How to Get the Most Mileage Out of Your Content

Date published: October 06, 2015
Last updated: October 6, 2015

Late one night, the inspiration hits. Eagerly, you whip out your laptop and spill the contents of your overactive brain into a Word document. Completing each sentence brings undeniable gratification. By the end of the final paragraph, you’re practically giddy. A few tweaks here, a few edits there, and voila! Your 1,000-word masterpiece is complete. You’ve just written the greatest blog post of your career, and you can’t wait to publish it to your company’s blog.

Now, one of two things will happen:

  • For years, industry leaders will remember this magnum opus, praising you as one of the greatest thinkers of your generation.
  • The post receives a couple dozen shares and slowly fades into the ether.

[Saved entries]
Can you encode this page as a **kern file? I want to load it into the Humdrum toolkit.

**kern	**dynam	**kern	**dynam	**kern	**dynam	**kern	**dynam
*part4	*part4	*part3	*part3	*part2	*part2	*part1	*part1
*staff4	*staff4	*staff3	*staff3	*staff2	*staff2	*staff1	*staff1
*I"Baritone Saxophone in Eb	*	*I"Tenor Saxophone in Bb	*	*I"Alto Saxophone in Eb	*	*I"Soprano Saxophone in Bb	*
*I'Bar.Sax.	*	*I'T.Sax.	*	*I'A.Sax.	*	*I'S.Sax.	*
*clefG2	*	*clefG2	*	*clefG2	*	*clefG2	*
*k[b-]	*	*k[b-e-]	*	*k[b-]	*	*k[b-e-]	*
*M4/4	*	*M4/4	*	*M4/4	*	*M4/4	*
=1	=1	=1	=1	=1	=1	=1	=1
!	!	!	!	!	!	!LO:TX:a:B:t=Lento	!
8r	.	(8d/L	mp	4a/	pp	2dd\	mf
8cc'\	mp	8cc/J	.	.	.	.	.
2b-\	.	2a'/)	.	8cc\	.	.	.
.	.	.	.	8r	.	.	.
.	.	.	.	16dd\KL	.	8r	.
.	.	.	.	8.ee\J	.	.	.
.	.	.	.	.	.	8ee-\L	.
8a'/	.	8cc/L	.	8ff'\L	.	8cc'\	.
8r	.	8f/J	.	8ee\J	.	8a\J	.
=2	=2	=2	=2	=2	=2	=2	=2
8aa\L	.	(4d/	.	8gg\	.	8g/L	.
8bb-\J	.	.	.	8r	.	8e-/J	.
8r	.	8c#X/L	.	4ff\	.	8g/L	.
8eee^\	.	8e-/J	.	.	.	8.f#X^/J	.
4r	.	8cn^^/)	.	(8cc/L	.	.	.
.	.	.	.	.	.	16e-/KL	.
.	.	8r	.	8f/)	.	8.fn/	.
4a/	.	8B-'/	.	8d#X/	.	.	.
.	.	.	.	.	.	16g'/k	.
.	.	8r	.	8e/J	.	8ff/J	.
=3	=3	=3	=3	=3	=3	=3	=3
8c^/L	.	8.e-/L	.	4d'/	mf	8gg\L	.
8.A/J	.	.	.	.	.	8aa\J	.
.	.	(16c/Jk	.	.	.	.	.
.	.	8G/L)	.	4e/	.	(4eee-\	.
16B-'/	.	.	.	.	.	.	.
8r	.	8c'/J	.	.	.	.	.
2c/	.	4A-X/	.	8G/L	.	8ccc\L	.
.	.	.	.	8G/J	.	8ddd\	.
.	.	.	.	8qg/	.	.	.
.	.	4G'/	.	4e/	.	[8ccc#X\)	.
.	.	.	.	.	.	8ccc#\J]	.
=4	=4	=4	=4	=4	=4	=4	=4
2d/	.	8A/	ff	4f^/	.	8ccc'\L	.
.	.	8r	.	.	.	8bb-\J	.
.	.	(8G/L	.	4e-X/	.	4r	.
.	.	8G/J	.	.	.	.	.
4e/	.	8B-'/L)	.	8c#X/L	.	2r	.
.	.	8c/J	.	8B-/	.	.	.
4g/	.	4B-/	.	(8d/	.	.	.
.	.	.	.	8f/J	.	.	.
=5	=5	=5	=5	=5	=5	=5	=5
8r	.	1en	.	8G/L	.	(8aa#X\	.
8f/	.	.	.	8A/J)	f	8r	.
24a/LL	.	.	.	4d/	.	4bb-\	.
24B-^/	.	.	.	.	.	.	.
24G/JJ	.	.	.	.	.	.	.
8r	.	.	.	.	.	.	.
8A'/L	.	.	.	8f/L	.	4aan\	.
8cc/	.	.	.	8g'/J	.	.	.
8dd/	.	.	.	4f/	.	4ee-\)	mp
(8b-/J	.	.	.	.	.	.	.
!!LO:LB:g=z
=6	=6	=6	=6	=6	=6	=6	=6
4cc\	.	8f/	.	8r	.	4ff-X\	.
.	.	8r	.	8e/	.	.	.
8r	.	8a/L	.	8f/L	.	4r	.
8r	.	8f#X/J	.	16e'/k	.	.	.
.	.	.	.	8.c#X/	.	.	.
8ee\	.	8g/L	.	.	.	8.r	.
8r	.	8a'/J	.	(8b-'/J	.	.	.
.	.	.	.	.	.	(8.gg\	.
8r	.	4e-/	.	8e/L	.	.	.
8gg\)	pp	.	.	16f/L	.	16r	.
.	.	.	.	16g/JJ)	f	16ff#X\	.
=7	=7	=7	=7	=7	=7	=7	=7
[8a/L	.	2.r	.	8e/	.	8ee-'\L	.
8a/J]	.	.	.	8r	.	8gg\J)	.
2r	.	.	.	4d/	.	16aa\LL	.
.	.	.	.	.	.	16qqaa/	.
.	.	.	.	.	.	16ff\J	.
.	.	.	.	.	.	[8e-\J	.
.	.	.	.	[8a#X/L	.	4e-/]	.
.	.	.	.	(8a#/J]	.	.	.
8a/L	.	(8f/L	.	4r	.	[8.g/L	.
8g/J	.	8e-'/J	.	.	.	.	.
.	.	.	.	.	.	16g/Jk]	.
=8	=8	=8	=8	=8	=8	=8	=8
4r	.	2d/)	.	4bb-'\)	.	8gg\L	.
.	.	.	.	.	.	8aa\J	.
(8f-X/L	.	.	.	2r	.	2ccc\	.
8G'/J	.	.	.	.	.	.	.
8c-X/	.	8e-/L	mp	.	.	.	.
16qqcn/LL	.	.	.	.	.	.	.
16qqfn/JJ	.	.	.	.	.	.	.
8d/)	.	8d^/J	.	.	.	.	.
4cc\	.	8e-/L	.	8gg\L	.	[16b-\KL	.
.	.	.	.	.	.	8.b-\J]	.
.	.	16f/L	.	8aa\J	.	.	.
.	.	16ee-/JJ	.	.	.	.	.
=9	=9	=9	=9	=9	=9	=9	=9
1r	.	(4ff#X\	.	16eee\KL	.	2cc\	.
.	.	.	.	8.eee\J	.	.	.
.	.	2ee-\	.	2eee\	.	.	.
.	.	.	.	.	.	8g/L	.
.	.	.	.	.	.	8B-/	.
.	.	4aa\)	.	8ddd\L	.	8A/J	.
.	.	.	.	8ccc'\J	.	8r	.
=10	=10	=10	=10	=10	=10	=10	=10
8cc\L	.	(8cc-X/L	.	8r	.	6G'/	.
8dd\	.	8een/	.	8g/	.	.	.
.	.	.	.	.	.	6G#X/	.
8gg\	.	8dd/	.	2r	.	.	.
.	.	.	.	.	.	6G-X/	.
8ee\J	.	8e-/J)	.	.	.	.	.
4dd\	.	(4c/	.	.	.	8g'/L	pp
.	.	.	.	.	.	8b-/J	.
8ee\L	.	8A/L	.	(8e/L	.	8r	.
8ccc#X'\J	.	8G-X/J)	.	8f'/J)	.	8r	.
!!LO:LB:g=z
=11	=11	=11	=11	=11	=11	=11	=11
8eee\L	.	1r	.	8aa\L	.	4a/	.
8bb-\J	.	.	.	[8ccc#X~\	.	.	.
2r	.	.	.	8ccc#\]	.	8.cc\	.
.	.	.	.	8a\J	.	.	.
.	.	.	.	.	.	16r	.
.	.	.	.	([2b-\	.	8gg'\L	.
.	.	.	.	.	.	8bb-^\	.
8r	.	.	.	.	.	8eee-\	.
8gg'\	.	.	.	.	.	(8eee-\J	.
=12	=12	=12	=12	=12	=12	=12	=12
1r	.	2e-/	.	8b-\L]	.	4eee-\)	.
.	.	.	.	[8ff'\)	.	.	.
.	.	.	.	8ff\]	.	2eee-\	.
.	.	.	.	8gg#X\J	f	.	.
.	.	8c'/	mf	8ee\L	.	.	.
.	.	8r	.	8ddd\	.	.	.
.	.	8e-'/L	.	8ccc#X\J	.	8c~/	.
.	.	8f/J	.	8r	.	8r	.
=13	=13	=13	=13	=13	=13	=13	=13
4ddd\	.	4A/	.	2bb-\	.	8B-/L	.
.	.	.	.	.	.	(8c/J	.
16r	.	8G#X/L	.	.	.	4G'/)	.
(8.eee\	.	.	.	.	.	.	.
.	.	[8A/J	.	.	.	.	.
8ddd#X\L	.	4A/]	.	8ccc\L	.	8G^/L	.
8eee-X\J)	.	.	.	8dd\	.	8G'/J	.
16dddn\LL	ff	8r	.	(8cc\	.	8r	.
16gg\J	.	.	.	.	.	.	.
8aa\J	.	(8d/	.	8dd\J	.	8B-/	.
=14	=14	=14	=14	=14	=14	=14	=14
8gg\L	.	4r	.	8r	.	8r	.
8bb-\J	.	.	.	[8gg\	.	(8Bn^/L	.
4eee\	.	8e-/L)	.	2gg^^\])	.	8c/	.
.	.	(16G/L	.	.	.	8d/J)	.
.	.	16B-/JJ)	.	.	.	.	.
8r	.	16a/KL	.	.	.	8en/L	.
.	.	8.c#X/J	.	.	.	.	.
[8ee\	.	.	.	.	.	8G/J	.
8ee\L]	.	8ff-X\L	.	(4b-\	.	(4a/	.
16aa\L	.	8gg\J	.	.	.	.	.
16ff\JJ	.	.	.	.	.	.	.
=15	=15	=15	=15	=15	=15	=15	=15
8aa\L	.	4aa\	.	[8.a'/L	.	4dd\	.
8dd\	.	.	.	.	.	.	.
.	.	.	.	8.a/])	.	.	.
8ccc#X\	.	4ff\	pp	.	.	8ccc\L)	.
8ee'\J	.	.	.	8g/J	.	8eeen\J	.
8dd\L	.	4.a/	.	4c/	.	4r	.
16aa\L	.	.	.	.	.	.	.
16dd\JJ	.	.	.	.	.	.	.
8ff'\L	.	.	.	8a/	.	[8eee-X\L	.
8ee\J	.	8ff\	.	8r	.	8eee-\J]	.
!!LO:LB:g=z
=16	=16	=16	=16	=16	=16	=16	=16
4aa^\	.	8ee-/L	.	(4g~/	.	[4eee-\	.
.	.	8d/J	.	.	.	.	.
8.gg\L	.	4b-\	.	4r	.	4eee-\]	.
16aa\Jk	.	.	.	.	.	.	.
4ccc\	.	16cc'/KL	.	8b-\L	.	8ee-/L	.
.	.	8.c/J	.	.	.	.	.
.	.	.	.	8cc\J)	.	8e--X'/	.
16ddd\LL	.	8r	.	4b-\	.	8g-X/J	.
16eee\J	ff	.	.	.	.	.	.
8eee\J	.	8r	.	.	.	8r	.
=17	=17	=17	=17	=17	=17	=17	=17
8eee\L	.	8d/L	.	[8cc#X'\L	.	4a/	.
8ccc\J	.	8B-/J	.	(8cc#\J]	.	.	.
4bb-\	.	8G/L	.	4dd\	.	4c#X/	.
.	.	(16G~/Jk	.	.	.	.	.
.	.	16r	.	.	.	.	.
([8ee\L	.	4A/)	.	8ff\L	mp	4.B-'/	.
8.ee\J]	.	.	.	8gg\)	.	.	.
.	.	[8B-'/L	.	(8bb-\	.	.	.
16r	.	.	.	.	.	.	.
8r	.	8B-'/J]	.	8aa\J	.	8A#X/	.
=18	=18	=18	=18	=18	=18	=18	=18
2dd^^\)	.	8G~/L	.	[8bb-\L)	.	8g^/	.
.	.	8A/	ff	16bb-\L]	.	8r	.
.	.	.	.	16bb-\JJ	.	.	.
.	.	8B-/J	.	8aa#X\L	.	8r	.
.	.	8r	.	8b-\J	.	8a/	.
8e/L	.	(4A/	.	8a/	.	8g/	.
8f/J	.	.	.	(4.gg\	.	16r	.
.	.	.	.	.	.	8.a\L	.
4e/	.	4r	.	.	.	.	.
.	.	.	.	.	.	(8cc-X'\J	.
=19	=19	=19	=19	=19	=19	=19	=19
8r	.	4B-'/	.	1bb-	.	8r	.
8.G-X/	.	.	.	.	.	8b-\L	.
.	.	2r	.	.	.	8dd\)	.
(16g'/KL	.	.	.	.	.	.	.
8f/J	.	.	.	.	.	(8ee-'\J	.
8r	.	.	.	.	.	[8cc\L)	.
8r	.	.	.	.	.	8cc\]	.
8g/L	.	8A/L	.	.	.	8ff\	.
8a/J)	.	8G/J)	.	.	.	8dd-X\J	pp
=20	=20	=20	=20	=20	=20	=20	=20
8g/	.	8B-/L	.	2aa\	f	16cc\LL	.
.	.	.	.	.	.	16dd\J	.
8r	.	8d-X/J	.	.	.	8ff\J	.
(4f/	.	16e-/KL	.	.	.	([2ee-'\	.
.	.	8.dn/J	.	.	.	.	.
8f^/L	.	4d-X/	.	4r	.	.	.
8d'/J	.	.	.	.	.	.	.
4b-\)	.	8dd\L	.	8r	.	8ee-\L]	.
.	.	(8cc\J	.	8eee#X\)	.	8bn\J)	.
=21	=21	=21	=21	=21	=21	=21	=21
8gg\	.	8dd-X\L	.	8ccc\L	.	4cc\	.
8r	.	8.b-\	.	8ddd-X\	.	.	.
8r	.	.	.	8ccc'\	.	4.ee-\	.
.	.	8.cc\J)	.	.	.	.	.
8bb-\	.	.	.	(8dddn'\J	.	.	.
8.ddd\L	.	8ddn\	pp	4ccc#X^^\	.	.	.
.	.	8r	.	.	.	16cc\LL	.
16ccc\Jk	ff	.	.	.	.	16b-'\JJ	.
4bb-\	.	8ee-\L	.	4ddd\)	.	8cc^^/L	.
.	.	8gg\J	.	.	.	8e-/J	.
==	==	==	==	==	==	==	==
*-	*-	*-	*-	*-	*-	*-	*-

Your tasks:
1) In the article on getting mileage out of content, transcribe the text between "Late one night, the" and "into the ether.", inclusive.
2) Translate this sentence from the article on getting mileage out of content into Spanish: "Completing each sentence brings undeniable gratification."
3) According to the article on getting mileage out of content, how many words long is the finished masterpiece?

Solutions to the problems:
1)
Late one night, the inspiration hits. Eagerly, you whip out your laptop and spill the contents of your overactive brain into a Word document. Completing each sentence brings undeniable gratification. By the end of the final paragraph, you’re practically giddy. A few tweaks here, a few edits there, and voila! Your 1,000-word masterpiece is complete. You’ve just written the greatest blog post of your career, and you can’t wait to publish it to your company’s blog.

Now, one of two things will happen:

  • For years, industry leaders will remember this magnum opus, praising you as one of the greatest thinkers of your generation.
  • The post receives a couple dozen shares and slowly fades into the ether.

2) Completar cada oración produce una satisfacción innegable.

3) 1,000 words